→ AIM OF THE TASK:
Print the part of the listing below that opens with the line containing "family: Passerellidae" and closes with the line containing "common name: Red-shouldered hawk", reproducing each line unchanged.

→ RECORD LIST:
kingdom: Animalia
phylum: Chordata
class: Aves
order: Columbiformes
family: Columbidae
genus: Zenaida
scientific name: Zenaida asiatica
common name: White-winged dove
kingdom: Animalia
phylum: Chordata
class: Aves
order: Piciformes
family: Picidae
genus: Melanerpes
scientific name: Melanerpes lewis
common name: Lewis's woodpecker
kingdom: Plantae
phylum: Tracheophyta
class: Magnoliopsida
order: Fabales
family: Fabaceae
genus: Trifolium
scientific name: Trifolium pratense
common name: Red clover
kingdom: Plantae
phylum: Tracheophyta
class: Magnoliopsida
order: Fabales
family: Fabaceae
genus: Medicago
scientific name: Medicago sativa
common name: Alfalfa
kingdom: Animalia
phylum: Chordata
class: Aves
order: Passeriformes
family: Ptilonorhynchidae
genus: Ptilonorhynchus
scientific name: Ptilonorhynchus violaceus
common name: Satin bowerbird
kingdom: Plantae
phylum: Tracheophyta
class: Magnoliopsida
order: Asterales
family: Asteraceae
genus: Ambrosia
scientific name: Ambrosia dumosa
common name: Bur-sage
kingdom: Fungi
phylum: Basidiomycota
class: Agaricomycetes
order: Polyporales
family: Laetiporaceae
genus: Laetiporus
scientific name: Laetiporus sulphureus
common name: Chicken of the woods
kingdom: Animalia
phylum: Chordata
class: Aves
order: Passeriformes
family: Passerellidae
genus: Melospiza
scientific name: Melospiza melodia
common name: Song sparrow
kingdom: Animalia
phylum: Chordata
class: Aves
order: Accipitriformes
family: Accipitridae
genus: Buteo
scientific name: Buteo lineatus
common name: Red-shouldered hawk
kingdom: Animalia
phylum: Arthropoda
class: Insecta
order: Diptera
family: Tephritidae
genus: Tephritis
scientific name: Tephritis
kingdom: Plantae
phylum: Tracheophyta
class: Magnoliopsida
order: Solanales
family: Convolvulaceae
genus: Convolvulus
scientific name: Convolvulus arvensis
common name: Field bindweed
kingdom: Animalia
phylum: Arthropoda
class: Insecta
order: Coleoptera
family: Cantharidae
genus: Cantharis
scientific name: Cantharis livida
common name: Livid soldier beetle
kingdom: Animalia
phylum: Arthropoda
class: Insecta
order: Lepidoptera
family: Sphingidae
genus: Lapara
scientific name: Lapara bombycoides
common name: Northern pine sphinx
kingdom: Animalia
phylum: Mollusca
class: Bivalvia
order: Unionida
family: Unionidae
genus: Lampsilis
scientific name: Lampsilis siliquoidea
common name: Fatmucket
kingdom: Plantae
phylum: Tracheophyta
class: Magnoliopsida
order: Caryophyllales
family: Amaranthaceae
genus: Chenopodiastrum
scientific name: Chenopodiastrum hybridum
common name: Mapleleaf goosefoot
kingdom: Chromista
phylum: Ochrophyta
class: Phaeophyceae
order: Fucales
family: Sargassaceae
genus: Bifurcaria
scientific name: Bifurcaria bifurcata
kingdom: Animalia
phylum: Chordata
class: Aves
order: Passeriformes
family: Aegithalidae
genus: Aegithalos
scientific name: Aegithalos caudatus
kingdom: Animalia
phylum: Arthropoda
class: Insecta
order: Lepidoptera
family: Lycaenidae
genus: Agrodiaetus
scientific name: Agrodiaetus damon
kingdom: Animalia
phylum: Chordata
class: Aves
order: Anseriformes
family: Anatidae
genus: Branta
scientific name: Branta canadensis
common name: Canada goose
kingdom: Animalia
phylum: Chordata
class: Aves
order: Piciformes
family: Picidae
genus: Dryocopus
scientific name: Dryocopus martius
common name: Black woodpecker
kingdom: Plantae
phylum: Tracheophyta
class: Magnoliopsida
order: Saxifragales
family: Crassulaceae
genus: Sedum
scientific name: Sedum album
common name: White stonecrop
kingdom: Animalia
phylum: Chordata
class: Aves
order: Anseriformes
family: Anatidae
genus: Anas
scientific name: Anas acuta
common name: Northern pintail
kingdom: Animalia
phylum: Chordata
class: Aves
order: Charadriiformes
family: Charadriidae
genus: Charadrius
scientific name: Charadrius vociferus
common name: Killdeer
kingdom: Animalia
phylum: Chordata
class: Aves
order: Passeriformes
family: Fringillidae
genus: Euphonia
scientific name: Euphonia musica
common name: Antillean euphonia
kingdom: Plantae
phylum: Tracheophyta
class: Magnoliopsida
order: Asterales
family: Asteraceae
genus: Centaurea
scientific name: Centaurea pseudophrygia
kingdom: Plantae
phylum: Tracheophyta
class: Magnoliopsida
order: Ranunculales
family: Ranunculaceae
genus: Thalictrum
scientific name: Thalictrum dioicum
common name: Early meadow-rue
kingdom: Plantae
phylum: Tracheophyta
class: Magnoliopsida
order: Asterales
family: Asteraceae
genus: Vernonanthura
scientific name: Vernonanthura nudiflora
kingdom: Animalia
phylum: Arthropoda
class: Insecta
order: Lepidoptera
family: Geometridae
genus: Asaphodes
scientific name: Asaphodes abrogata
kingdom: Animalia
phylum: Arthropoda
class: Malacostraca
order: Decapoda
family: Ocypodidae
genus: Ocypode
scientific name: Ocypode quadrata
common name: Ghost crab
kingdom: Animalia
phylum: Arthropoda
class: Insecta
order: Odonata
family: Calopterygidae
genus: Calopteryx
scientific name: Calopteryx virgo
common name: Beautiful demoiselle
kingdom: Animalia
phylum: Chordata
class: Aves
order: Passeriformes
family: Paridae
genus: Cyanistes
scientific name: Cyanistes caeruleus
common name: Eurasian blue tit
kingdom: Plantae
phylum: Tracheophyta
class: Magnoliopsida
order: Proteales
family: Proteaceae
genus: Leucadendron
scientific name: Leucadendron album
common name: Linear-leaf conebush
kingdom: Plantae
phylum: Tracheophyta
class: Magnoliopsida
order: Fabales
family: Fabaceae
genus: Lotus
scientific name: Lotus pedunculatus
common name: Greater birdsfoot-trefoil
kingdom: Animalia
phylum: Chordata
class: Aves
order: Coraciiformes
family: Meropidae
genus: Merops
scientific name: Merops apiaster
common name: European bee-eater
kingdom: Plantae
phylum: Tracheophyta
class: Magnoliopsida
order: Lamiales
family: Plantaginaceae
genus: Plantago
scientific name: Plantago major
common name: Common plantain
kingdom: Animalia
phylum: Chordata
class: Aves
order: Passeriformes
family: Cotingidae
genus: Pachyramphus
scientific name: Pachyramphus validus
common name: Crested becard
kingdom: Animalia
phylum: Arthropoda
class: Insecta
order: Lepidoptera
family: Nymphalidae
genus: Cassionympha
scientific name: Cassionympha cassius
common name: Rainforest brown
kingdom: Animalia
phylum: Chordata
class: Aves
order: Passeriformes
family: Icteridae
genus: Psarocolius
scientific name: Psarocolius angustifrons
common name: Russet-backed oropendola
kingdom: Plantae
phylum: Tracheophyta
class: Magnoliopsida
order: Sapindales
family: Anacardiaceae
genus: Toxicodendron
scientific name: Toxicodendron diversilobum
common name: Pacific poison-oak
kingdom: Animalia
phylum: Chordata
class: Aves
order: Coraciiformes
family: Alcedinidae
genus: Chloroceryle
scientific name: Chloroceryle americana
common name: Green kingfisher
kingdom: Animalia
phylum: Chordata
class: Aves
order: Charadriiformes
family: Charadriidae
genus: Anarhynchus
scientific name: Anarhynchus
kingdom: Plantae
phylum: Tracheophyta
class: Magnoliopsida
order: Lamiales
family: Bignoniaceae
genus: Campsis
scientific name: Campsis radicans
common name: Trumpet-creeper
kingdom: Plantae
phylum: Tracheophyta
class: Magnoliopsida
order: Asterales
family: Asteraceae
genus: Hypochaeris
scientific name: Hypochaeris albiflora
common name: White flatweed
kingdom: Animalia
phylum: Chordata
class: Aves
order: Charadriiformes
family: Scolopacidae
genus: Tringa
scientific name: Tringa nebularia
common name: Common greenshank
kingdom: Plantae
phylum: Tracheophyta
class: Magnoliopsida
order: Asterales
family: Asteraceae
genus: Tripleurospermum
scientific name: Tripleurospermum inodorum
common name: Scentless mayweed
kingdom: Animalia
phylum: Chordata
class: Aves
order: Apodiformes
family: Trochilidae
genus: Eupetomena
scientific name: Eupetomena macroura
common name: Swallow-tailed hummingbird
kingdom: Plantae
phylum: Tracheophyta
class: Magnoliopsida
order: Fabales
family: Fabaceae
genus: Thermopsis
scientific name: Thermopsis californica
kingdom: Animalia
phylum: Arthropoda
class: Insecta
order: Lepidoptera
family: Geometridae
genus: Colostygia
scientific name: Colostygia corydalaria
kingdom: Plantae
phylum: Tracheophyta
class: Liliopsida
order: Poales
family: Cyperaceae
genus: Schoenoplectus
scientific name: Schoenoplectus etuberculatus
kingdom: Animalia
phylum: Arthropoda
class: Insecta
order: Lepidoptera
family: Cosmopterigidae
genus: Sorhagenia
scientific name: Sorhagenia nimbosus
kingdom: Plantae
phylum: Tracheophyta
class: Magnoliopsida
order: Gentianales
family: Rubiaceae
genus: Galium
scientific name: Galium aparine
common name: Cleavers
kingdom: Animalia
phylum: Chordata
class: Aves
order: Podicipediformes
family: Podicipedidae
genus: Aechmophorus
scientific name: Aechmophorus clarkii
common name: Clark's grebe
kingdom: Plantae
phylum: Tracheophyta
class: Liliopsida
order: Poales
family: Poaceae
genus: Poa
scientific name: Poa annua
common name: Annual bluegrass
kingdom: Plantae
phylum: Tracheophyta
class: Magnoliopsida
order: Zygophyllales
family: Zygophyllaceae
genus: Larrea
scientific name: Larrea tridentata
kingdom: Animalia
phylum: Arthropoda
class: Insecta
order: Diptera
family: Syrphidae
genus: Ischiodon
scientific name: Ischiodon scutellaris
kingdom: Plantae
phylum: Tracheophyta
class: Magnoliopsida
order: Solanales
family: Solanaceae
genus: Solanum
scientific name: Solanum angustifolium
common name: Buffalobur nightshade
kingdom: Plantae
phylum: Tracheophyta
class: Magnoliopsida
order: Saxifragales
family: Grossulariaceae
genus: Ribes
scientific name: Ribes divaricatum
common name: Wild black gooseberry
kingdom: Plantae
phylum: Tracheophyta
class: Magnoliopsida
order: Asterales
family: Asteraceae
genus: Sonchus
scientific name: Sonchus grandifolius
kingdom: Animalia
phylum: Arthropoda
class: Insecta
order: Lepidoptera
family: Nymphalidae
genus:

→ FULL RESPONSE:
family: Passerellidae
genus: Melospiza
scientific name: Melospiza melodia
common name: Song sparrow
kingdom: Animalia
phylum: Chordata
class: Aves
order: Accipitriformes
family: Accipitridae
genus: Buteo
scientific name: Buteo lineatus
common name: Red-shouldered hawk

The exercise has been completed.